*Text*.
::::

When Kim Collins sprinted to a stunning victory in the 100 meters at the World Championships on Aug. 25, 2003, many people didn't know what his country's abbreviation SKN stood for.

Collins, from the Caribbean island nation of St. Kitts and Nevis, said his victory was "the biggest thing" since his tiny country -- with a population of less than 40,000 -- had its independence in 1983.

"You don't have to be from a big country, a rich country, a rich family," he said. The whole world were probably looking for St. Kitts and Nevis on the map the moment they knew what he had achieved.

To do credit to their homeland is apparently a driving force for all athletes, at world championships or Olympics, and sportsmanship has proven an essential part of their national identity.

As Australian Prime Minister Kevin Rudd put it, "When the world looks at Australia, so much of their image of Australia is shaped by what our sportsmen and women have done on the fields of sport, including Olympic sports, in that intervening century."

When Tanzanian marathon hero John Stephen Akhwari dragged his injured leg to finish last, with four hours 30 minutes, in the marathon race of in the Mexico City Games in 1968, he received a warm applause and cheers.

"My country did not send me to Mexico City to start the race. They sent me to finish," said Akhwari, then 30.

Despite his last finish, Akhwari became one of the most memorable figures in Olympic history and was honored a national hero by his country in 1983.

National pride is ingrained in every athlete and every game. Over the years the world witnessed how Japanese volleyball fans roared in favor of their national team and how the Italians mourned their football team's loss on home soil.

Yet what impressed us most was how American youngsters waved miniatures of the star and strips and roaring their country's name until the end of the 1994 World Cup in Dallas.

When asked why they were cheering when the U.S. team were not actually competing that day, the answer was they were "cheering on their country."

::::

*Data*.
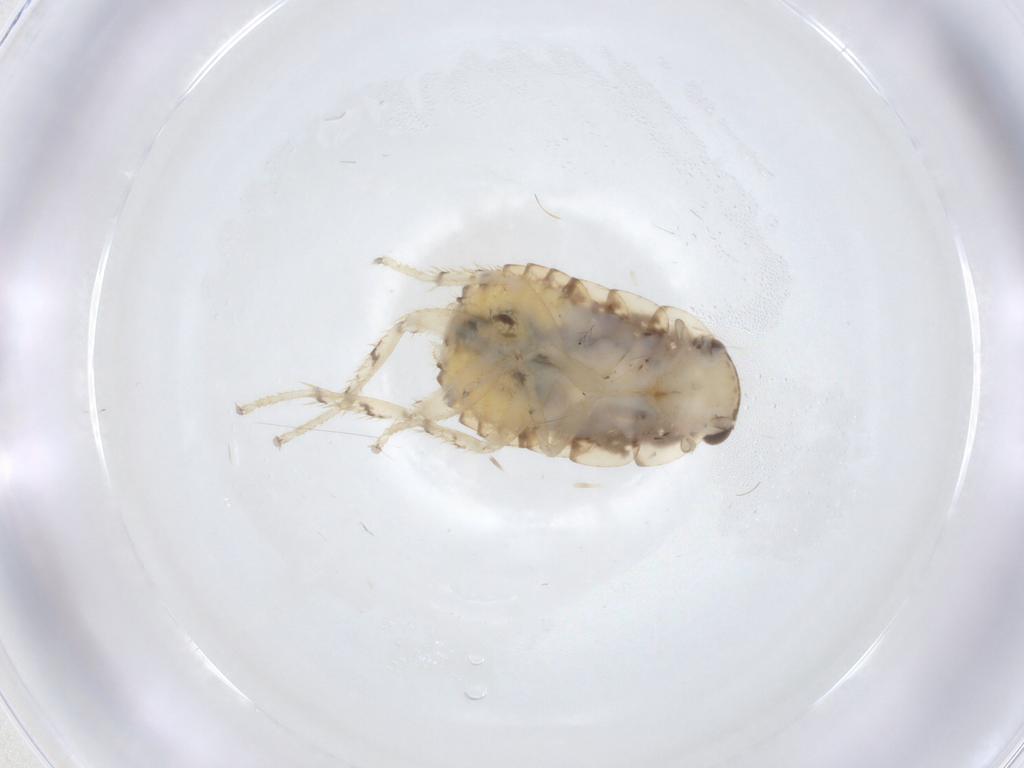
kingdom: Animalia
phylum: Arthropoda
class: Insecta
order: Blattodea
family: Ectobiidae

::::

*The tasks*.
A – Reproduce the passage on athletes and national pride between "When Kim Collins" and "SKN stood for.", inclusive.
B – According to the passage on athletes and national pride, in what year did St. Kitts and Nevis gain its independence?
C – Continue the passage on athletes and national pride from its final sentence onward.

*Results for the exercise*.
A –
When Kim Collins sprinted to a stunning victory in the 100 meters at the World Championships on Aug. 25, 2003, many people didn't know what his country's abbreviation SKN stood for.

B – St. Kitts and Nevis gained its independence in 1983.

C –
The Olympic flame apparently ignited the Chinese people's love for their homeland and a multitude of them took to the streets after overseas attempts to disrupt, or even sabotage the Olympic torch relay earlier this year.

By eloquently fighting back prejudice and unfair accusations, the Chinese openly expressed their love for homeland and safeguarded their national pride.

In the meantime, Beijing, as host of the upcoming Olympic Games, has strictly followed international norms in its preparations for the sports feast -- and has made extra efforts to create the best possible environment for the Games.

To improve the people's awareness of the Games and bridge the cultural gap between the East and West, China has promoted Olympic education among its 400 million youngsters over the past seven years.

The Olympics have started a citywide English learning campaign in Beijing, with shop assistants, taxi drivers, policemen and even pensioners avidly hitting the books and mimicking basic conversations.

Beijing has also sent the biggest team of volunteers to the Games, comprising students, office workers, pensioners and people from all walks of life.

The Chinese public, in particular, have demonstrated immense enthusiasm and been heavily involved in the Games preparations, now that their centennial dream to host the Games has come true.

If their readiness to embrace the world, coupled with a love for homeland, is interpreted as "frantic nationalism", we fear such a judgement was based on a parochial way of thinking.

Remember the 2002 Winter Games opening in Salt Lake City? A tattered U.S. flag recovered from the smoldering ruins of the World Trade Center was displayed and President George W. Bush's declared the Games' opening on behalf of a "proud, determined and grateful nation".

It was the U.S. message to the world: Americans loved their nation which was still overshadowed in the Sept. 11 tragedy. And the world should stand united to promote common ideals and hope for peace.


Years before the Beijing Games open, Beijing has moved to play down the public gold expectations and trim citizens' behaviors for one of the biggest international gatherings ever.

"Domestic fans should learn to respect foreign athletes and spectators," said Deng Yaping, former world champion paddler and now an official with the Beijing Games organizers.

"It's understandable that local fans love our own athletes and hope the Chinese teams would win, but as hosts we must watch out for national sentiments and be nice to all athletes," she said.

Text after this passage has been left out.